Topic 5 Waves and particle nature of light Flashcards
What could cause the first order maxima to be closer to the central maxima? (1)
-Using laser light with a higher frequency.
For two waves of light to be coherent waves must. (1)
-Originate from one source.
Describe how a diffraction grating is used and the measurements that should be taken. (3)
-Set up diffraction grating at right angles to light from laser.
-Measure distance between diffraction grating and screen.
-Measure the distance between first order images on screen.
Explain how the diffraction pattern is created. (3)
-Waves pass through narrow gap and spread out.
-Light reaches wall from each part of slit with differing phase relationship.
-When waves meet superposition occurs, if waves are in phase it results in constructive interference so brighter spots are formed.
Explain how the diffraction pattern would differ if green laser light were used instead of red laser light. (3)
-Green light has a shorter wavelength than red light.
-So green light diffracts less than red light.
-So dark spots closer to centre.
Use Huygens’ construction to describe what happens to light waves after passing through a narrow gap. (3)
-Wave spreads out after passing through gap.
-Each point on wave acts as a source of secondary wavelets.
-That interfere/superpose.
State what is meant by a wavefront. (1)
-Surface joining points on a wave that are in phase.
Explain why a monochromatic light source is important in diffraction experiments. (3)
-Emits a very small range of wavelengths.
-So smaller variation at each diffraction angle.
-Producing clearer/sharper interference pattern.
State what is meant by superposition of waves. (2)
-Two or more waves meet.
-The resultant displacement is the sum of the individual displacements from the individual waves.
Radiation of frequency f and wavelength λ is emitted when an electron falls from energy level E2 to energy level E1.
What is E2 − E1 is equal to? (1)
hc/λ
When the light from a star is dispersed to form a spectrum, dark lines are seen at a number of frequencies. This is known as an absorption spectrum and is caused by the presence of certain elements in the star.
Explain how the absorption spectrum is created. (3)
-If photon energy is equal to energy level difference in elements present.
-Then photon can be absorbed by an electron, electron is then excited and moves to a higher energy level.
-So absorption spectrum is created as frequencies of absorbed photons are missing from continuous spectrum produced by stars.
Describe the particle model of ultraviolet radiation that explains how it can “knock electrons out of atoms”. (3)
-UV radiation consists of photons.
-One photon interacts with one electron.
-Electrons released if energy of photon>work function.

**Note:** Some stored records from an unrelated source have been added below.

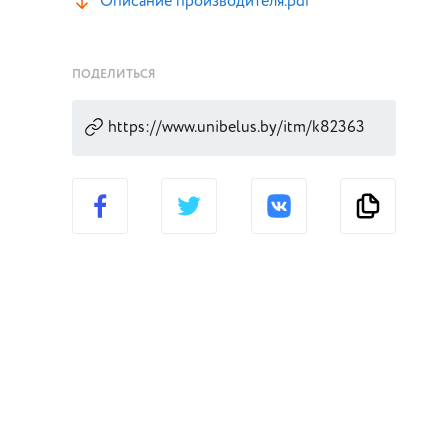
Описание производителя.pdf
ПОДЕЛИТЬСЯ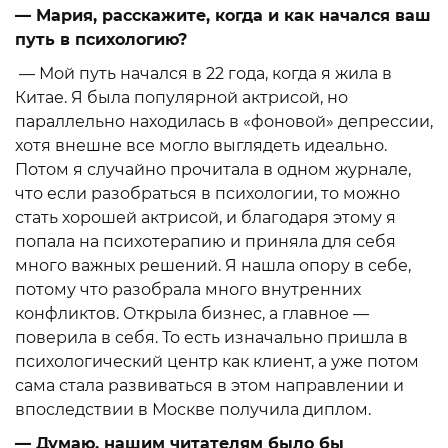
— Мария, расскажите, когда и как начался ваш
путь в психологию?
— Мой путь начался в 22 года, когда я жила в
Китае. Я была популярной актрисой, но
параллельно находилась в «фоновой» депрессии,
хотя внешне все могло выглядеть идеально.
Потом я случайно прочитала в одном журнале,
что если разобраться в психологии, то можно
стать хорошей актрисой, и благодаря этому я
попала на психотерапию и приняла для себя
много важных решений. Я нашла опору в себе,
потому что разобрала много внутренних
конфликтов. Открыла бизнес, а главное —
поверила в себя. То есть изначально пришла в
психологический центр как клиент, а уже потом
сама стала развиваться в этом направлении и
впоследствии в Москве получила диплом.
— Думаю, нашим читателям было бы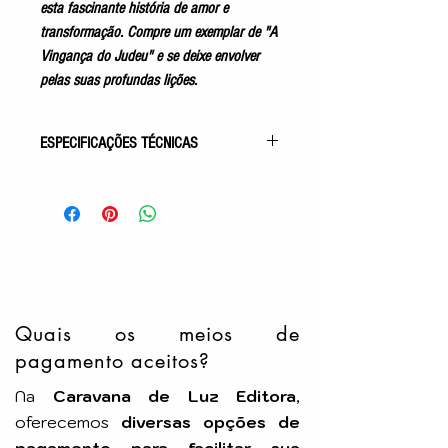
esta fascinante história de amor e
transformação. Compre um exemplar de "A
Vingança do Judeu" e se deixe envolver
pelas suas profundas lições.
ESPECIFICAÇÕES TÉCNICAS
Gênero: Romance Espírita
Acabamento: Capa Comum
Autor: J.W.Rochester
Pelo Espírito de: Vera
Kryzhanovskaia
Idioma: Português
Número de Páginas: 424p
Tamanho: 16x23cm
Quais os meios de
Editora: EME
pagamento aceitos?
Na
Caravana de Luz Editora
,
oferecemos
diversas opções de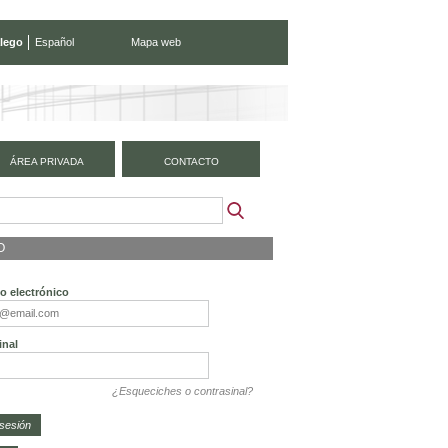
lego
Español
Mapa web
ÁREA PRIVADA
CONTACTO
O
o electrónico
inal
¿Esqueciches o contrasinal?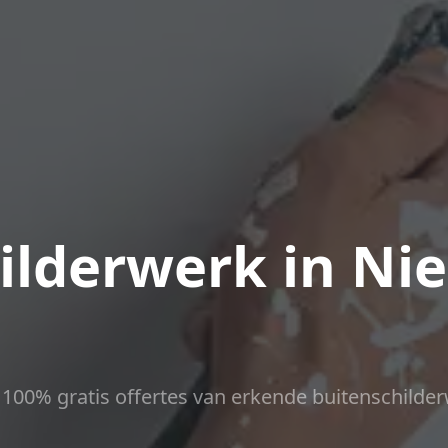
ilderwerk in Ni
ct 100% gratis offertes van erkende buitenschilder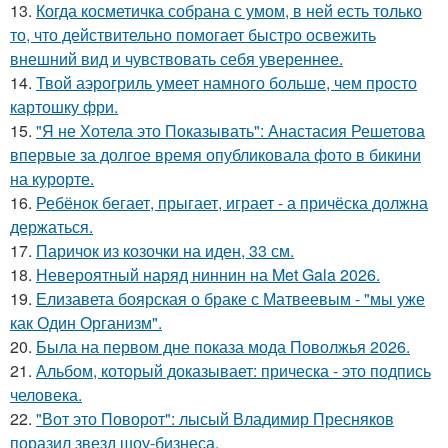
13.
Когда косметичка собрана с умом, в ней есть только
то, что действительно помогает быстро освежить
внешний вид и чувствовать себя увереннее.
14.
Твой аэрогриль умеет намного больше, чем просто
картошку фри.
15.
"Я не Хотела это Показывать": Анастасия Решетова
впервые за долгое время опубликовала фото в бикини
на курорте.
16.
Ребёнок бегает, прыгает, играет - а причёска должна
держаться.
17.
Паричок из козочки на иден, 33 см.
18.
Невероятный наряд ниннин на Met Gala 2026.
19.
Елизавета боярская о браке с Матвеевым - "мы уже
как Один Организм".
20.
Была на первом дне показа мода Поволжья 2026.
21.
Альбом, который доказывает: прическа - это подпись
человека.
22.
"Вот это Поворот": лысый Владимир Пресняков
поразил звезд шоу-бизнеса.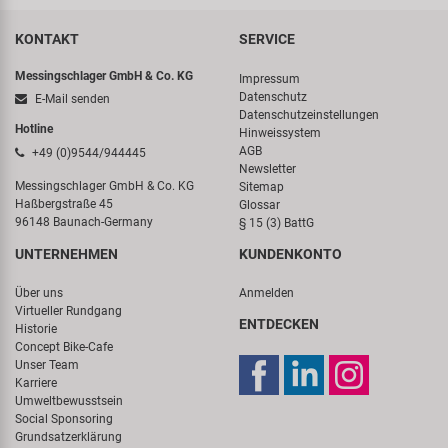
KONTAKT
SERVICE
Messingschlager GmbH & Co. KG
Impressum
Datenschutz
E-Mail senden
Datenschutzeinstellungen
Hotline
Hinweissystem
AGB
+49 (0)9544/944445
Newsletter
Messingschlager GmbH & Co. KG
Sitemap
Haßbergstraße 45
Glossar
96148 Baunach-Germany
§ 15 (3) BattG
UNTERNEHMEN
KUNDENKONTO
Über uns
Anmelden
Virtueller Rundgang
ENTDECKEN
Historie
Concept Bike-Cafe
Unser Team
Karriere
Umweltbewusstsein
Social Sponsoring
Grundsatzerklärung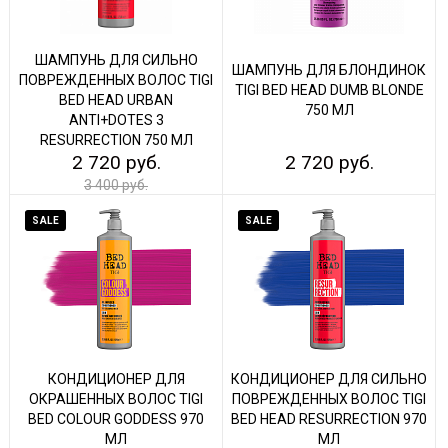
ШАМПУНЬ ДЛЯ СИЛЬНО
ШАМПУНЬ ДЛЯ БЛОНДИНОК
ПОВРЕЖДЕННЫХ ВОЛОС TIGI
TIGI BED HEAD DUMB BLONDE
BED HEAD URBAN
750 МЛ
ANTI+DOTES 3
RESURRECTION 750 МЛ
2 720 руб.
2 720 руб.
3 400 руб.
SALE
SALE
КОНДИЦИОНЕР ДЛЯ
КОНДИЦИОНЕР ДЛЯ СИЛЬНО
ОКРАШЕННЫХ ВОЛОС TIGI
ПОВРЕЖДЕННЫХ ВОЛОС TIGI
BED COLOUR GODDESS 970
BED HEAD RESURRECTION 970
МЛ
МЛ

Explain how atoms emit radiation of a particular frequency. (5)
-Atoms contain/have/exist in discrete energy levels.
-Electron loses energy and falls down energy levels emitting a photon.
-With energy equal to difference in energy levels.
-Energy of photon is proportional to frequency, E=hf.
-So emitted frequency of radiation corresponds to difference in energy levels of a particular atoms.
When light is incident on an LDR, electrons move to a higher energy level where they become conduction electrons. This causes the resistance of the LDR to decrease.
A student suggests that this is an example of the photoelectric effect. The student is not correct.
Compare and contrast the photoelectric effect with the effect of radiation incident on an LDR. (6)
Similarities:
-An electron absorbs a photon.
-Photons need minimum amount of energy.
-Light must be above a certain frequency.
-Increasing light intensity increases no. electrons released per second.
-Evidence for particle model of light.
Differences:
-In photoelectric effect electrons are released from surface.
-But electrons remain within LDR.
-Photelectric effect occurs in metals.
Explain what is meant by the particle nature of light. (2)
-Light consists of particles called photons.
-These particles are discrete packets of energy.